214. Readmissions, Morbidity and Early Mortality Among Chronic Opioid Users Who Receive Lobectomy for Non-Small Cell Lung Cancer
David B. Nelson, Jiangong Niu, Kyle G. Mitchell, *Ara A. Vaporciyan, *Wayne L. Hofstetter, Mara B. Antonoff, Sharon H. Giordano, Boris Sepesi, *Reza J. Mehran, *David C. Rice
MD Anderson Cancer Center, Houston, TX
Invited Discussant: *Michael J. Liptay
Objective: The opioid crisis has led to an increased likelihood of identifying preexisting opioid use in the general population. We sought to identify whether chronic opioid users are at an increased risk of complications or readmission following lobectomy for non-small cell lung cancer (NSCLC).

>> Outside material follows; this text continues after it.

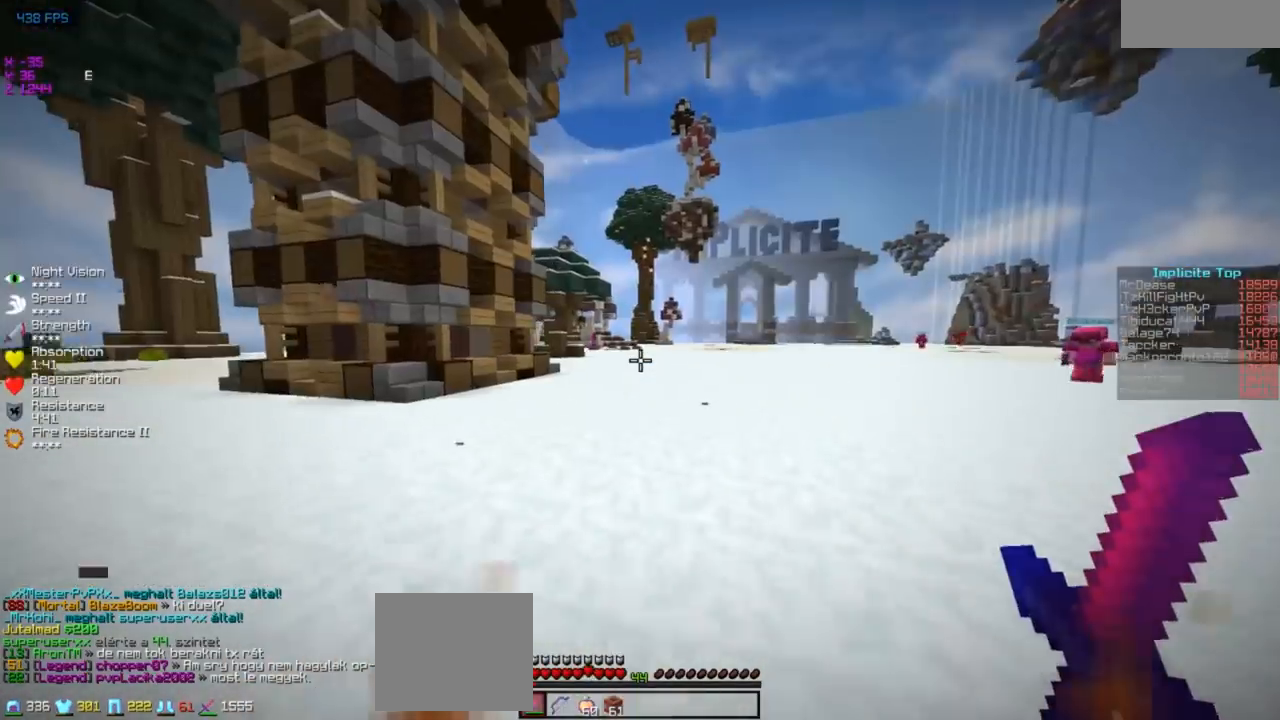
{"keys": ["d", "w"], "events": []}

Methods: The SEER-Medicare linked database was queried to identify patients over the age of 65 who received a lobectomy for NSCLC. Preoperative opioid usage was identified through Part D records. Chronic opioid users were those with at least 120 cumulative days of opioid supply between 31 days to 12 months prior to surgery. Naïve users were those with no opioid supply during this time frame, and intermittent users had less than 120 days of cumulative opioid supply. 1:2 propensity matching was performed between chronic and intermittent/naïve users based on demographic, comorbidity, tumor and treatment variables. Multivariable logistic regression was used to determine predictors of 90-day readmission.

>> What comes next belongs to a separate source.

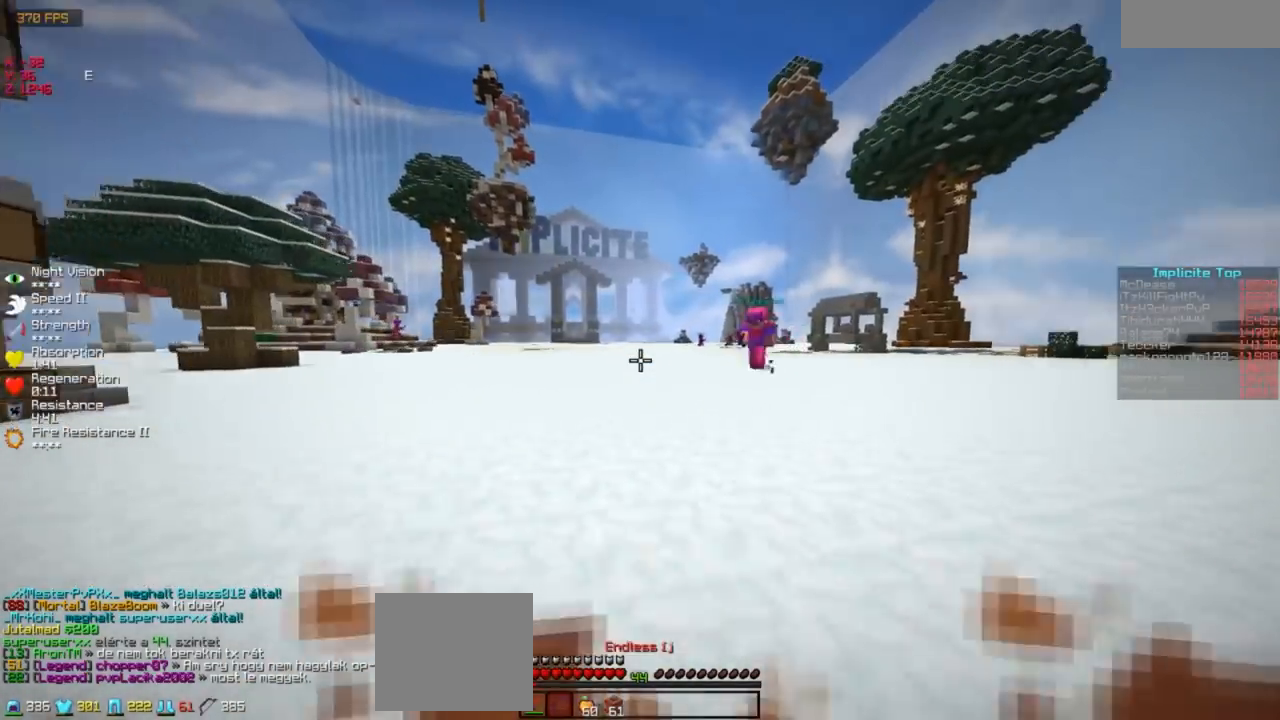
{"keys": ["w"], "events": [[250, "d", "up"]]}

Results: 2,724 matched pairs were identified. In-hospital morbidity was not higher among chronic opioid users (Table). However, 30-day mortality and 90-day mortality were substantially higher among chronic opioid users as compared with naïve or intermittent opioid users. Readmissions within 90-days were increased among chronic opioid users. Readmissions relating to hematologic, neurologic, gastrointestinal, and wound complications were not different according to opioid use, however, there was an increase in readmissions relating to pulmonary, renal, infectious, cardiac, and electrolyte causes among chronic opioid users. Independent predictors of decreased 90-day readmission include naïve (OR 0.58, 95% CI 0.47 - 0.72) or intermittent (OR 0.79, 95% CI 0.62 - 0.99) opioid use, female sex (OR 0.71, 95% CI 0.59 - 0.87), rural environment, and receipt of video assisted thoracoscopic surgery (OR 0.75, 95% CI 0.61 - 0.92). Increased 90-day readmission was also observed among those with poorly differentiated tumors, higher Charlson scores, who are unmarried, and who reside in a zip code with less high school graduates.
Conclusions: Patients who chronically use opioids prior to lobectomy represent high risk patients. The risk of 30-day mortality, 90-day mortality, and 90-day readmission is substantially elevated. Efforts to optimize readiness for discharge and close outpatient follow-up should be investigated to reduce readmission burden among this population.